それにしてもどこから外に出たのかです。ゴミ捨ての時に玄関開けた瞬間に足元を飛び出したのならわかりそうなものですが。すると2階を調べに行ったあやから「大変だ!網戸が全開だ!」との声が聞こえ。どうやら見たところ爪で網戸を自分でこじ開け、窓際で遊んでいるうちに2階から落下したようなのです。2階といっても結構な高さです。スイカを落としたら余裕で割れる高さです。ジャッキー・チェンなら軽く飛び降りれるのでしょうが、非ジャッキーである私ならどこかしら怪我をしてしまうことでしょう。こんな距離を落下して大丈夫なのかとココ坊を見ると足をひきずるでもなく辛そうでもなく普通に歩いているのです。顔を見たらあごに擦り傷はありましたが、それ以外は特に異常は見当たらないのです。お前はジャッキーレベルなのか、プロジェクトAの時計台落下シーンを人知れず再現したのか、これからお前をジャッキー・ニャンと呼んでやろうか!と感心したものの、外傷はなくても内臓に何かしらの異常があるかもしれません。一応病院に連れて行こうと思ったのですが、あいにくその日は休診日で。今日一日様子を見て明日連れて行こうと相成ったのですが、いつもは元気いっぱいのココ坊がその日は寝てばっかりだし、心なしかグッタリしているのです。ショックを受けているのか、もしくは落下により何かしらの異常をきたしているのでしょうか。終始気が気でなかったのですが、次の日の朝には何事もなかったかのように家中を走り回っており。昨日のことは忘れました!とばかりに元気いっぱいなのです。これはもう大丈夫かもなと思ったのですが、一応病院に連れて行って全身チェックしてもらったところ、「あ、元気ですね。異常ありません。」とのことで。ほっとひと安心した我々です。

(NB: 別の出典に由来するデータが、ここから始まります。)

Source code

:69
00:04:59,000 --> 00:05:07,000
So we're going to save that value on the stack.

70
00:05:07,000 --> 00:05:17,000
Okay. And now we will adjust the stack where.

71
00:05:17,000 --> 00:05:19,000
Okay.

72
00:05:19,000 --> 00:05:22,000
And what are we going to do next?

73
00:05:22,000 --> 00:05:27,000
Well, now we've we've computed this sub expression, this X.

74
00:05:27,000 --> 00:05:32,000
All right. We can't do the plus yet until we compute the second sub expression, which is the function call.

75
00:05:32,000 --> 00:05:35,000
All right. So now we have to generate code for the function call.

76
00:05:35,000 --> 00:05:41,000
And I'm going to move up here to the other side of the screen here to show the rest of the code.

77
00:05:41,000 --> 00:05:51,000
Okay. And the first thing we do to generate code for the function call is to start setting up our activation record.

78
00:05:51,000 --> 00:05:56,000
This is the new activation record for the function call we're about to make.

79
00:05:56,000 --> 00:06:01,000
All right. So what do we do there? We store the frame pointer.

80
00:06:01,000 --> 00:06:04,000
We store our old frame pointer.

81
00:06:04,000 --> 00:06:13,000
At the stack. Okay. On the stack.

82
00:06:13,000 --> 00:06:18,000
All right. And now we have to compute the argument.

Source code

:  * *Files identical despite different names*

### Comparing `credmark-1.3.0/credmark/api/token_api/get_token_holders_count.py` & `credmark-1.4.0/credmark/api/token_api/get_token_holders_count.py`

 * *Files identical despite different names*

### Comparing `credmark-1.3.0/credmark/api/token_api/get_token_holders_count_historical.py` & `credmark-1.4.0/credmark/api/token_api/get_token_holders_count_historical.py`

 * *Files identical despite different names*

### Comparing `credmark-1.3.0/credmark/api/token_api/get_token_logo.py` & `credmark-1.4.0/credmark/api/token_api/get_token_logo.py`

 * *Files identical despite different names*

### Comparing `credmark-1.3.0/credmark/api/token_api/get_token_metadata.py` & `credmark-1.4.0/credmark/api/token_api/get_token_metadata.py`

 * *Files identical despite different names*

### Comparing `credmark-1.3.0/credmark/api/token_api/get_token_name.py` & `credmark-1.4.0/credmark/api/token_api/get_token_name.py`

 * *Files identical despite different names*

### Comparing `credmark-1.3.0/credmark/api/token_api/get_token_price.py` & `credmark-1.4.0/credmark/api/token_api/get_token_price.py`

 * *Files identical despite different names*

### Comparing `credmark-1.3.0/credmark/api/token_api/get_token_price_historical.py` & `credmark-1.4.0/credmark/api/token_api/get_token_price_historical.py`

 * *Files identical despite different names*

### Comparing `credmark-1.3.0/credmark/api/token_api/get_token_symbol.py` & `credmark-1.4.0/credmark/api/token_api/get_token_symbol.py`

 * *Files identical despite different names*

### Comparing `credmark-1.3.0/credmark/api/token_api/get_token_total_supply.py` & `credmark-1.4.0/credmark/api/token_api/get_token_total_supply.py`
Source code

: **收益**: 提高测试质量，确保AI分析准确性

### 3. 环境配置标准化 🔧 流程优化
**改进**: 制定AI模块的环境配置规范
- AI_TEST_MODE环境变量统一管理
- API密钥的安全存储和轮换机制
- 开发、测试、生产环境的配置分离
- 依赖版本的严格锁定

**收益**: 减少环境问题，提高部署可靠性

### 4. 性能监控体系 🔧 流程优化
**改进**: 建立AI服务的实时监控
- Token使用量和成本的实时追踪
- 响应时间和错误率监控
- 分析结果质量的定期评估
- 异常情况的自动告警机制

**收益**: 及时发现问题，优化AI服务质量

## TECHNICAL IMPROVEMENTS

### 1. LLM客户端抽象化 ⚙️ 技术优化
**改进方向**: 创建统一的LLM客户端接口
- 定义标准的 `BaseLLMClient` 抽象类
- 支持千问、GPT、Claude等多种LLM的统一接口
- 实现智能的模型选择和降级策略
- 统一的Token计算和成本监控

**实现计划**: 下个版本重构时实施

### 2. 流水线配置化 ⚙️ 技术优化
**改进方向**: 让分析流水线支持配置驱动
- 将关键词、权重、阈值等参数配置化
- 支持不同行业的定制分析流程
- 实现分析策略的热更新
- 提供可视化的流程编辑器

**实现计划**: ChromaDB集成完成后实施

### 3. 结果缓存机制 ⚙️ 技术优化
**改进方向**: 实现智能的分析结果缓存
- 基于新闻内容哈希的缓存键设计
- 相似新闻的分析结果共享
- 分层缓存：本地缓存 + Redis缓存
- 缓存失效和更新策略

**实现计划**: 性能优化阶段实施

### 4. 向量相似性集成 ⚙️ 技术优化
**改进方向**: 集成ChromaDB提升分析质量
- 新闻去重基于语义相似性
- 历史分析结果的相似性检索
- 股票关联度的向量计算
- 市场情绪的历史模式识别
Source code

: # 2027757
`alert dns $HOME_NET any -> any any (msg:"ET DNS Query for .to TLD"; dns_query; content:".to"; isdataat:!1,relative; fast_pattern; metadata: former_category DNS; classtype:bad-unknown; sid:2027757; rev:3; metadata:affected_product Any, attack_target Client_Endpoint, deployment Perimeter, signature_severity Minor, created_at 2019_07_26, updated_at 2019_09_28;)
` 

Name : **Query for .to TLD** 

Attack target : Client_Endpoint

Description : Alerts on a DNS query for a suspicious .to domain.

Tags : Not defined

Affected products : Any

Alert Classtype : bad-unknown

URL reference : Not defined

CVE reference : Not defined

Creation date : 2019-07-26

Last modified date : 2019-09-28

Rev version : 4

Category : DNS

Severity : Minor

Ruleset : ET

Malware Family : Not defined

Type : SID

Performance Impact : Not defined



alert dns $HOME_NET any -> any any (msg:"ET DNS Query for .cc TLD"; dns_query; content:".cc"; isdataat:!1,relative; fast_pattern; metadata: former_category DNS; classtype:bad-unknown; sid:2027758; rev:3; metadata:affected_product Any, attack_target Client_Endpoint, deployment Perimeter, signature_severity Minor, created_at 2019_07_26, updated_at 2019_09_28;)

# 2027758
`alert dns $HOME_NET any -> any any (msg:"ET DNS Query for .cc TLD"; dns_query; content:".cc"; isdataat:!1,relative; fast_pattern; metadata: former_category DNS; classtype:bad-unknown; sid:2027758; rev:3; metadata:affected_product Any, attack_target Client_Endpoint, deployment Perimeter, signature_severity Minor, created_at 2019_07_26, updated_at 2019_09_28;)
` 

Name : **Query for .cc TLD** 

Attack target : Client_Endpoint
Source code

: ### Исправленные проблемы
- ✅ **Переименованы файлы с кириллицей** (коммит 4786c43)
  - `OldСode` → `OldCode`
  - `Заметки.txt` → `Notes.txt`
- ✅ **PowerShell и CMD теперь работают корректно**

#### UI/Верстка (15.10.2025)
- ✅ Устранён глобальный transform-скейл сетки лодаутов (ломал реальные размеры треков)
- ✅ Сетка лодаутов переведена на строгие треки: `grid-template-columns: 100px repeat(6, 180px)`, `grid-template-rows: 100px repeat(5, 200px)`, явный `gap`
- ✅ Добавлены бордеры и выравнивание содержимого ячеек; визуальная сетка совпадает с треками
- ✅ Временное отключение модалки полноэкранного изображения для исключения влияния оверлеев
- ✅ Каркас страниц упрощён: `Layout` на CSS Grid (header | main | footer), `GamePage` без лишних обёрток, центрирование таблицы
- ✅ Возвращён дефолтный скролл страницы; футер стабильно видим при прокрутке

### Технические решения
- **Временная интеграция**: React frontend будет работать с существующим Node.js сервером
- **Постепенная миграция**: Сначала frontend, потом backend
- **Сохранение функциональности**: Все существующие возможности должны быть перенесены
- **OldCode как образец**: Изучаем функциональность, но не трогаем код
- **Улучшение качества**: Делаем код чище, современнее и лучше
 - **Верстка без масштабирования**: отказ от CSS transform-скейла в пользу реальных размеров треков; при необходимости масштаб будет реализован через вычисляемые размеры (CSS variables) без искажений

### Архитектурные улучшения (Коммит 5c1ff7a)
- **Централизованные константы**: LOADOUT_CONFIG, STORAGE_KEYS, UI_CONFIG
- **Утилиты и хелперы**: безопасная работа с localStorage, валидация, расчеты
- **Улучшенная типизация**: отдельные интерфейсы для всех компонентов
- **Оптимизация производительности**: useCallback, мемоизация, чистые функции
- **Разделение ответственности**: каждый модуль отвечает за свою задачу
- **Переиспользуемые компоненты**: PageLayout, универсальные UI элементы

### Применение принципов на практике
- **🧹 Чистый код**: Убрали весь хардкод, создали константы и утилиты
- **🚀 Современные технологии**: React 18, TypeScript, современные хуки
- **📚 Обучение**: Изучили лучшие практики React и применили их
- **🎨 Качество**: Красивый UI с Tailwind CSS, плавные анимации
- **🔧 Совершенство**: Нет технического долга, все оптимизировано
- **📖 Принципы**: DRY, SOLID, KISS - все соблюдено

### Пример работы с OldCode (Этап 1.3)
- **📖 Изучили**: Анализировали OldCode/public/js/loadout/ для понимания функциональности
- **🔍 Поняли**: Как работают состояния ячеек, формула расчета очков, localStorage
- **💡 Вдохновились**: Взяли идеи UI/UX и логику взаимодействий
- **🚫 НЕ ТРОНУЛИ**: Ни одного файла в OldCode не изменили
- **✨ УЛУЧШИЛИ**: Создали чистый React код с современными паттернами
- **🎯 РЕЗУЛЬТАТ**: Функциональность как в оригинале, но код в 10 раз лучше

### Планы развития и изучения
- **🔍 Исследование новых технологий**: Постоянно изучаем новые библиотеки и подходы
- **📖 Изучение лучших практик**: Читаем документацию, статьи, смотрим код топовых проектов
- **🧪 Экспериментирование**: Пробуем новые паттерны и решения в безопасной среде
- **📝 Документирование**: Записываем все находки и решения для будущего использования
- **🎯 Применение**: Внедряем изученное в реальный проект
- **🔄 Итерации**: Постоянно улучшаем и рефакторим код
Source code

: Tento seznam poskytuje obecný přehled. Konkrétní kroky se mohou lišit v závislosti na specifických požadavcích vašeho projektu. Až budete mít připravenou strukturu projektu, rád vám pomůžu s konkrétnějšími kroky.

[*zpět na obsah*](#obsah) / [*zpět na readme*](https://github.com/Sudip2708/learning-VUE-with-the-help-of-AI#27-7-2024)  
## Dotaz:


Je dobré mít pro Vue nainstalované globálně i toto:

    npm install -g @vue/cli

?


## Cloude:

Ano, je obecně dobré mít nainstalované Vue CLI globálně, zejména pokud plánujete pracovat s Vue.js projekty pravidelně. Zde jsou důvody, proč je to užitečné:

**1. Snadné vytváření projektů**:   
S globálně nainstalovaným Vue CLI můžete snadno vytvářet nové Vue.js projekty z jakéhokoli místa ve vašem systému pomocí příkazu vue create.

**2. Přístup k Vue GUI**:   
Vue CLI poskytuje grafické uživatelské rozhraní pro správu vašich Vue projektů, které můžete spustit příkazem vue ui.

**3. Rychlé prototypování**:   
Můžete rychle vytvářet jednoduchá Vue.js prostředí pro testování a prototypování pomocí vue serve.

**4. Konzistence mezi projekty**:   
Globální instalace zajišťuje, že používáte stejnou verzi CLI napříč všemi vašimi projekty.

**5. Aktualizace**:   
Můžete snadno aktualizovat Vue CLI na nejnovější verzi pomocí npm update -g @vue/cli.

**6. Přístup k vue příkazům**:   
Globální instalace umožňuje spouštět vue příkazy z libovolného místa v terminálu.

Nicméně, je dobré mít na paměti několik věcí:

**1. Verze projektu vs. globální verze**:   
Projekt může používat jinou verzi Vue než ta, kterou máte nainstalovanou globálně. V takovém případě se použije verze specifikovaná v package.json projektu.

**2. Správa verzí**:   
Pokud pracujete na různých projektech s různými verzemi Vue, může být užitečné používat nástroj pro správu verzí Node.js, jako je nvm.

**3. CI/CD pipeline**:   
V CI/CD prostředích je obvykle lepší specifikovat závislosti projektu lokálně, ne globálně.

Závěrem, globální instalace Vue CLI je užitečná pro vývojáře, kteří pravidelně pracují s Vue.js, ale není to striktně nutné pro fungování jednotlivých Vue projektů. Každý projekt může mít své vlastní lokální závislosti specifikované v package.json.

病院の待合室では他のお客さんたちと「おたくの猫ちゃんいくつ?可愛いわね〜」「うちは3ヶ月なんだけど耳の調子が悪くて〜」「うちの子は元盲導犬だったんですよ」「わーお利口さんですね〜」などと犬猫交えた飼い主同士の交流が成され。お互いの犬猫を撫でながらこんなピースフルな空間があるのだなと感心してしまった次第です。世界の戦争を止められるのは最早可愛い猫や犬しかいないのではないでしょうか。
そんなわけでジャッキー・ニャンことココ坊を連れて帰ると、ミル坊が早速近寄って来てココ坊の全身をペロペロ舐めておりました。心配していたのでしょうか。その後1階にしか付けていなかったストッパーを2階にも付けたのは言うまでもありません。どこから脱走するかジャッキーの動きは読めないのです。 
ココ坊は2階からの飛翔の瞬間、こちらもリアルに飛んだ窪塚洋介の如く「アイキャンフライ〜!」と叫んだのでしょうか。おそらくその落下のスピードは初体験だったことでしょう。「春が2階から落ちて来た」は伊坂幸太郎の小説「重力ピエロ」の冒頭の文章ですが、ココ坊が2階から落ちて来た忘れられない夏になりました。ヒーキャンフライ。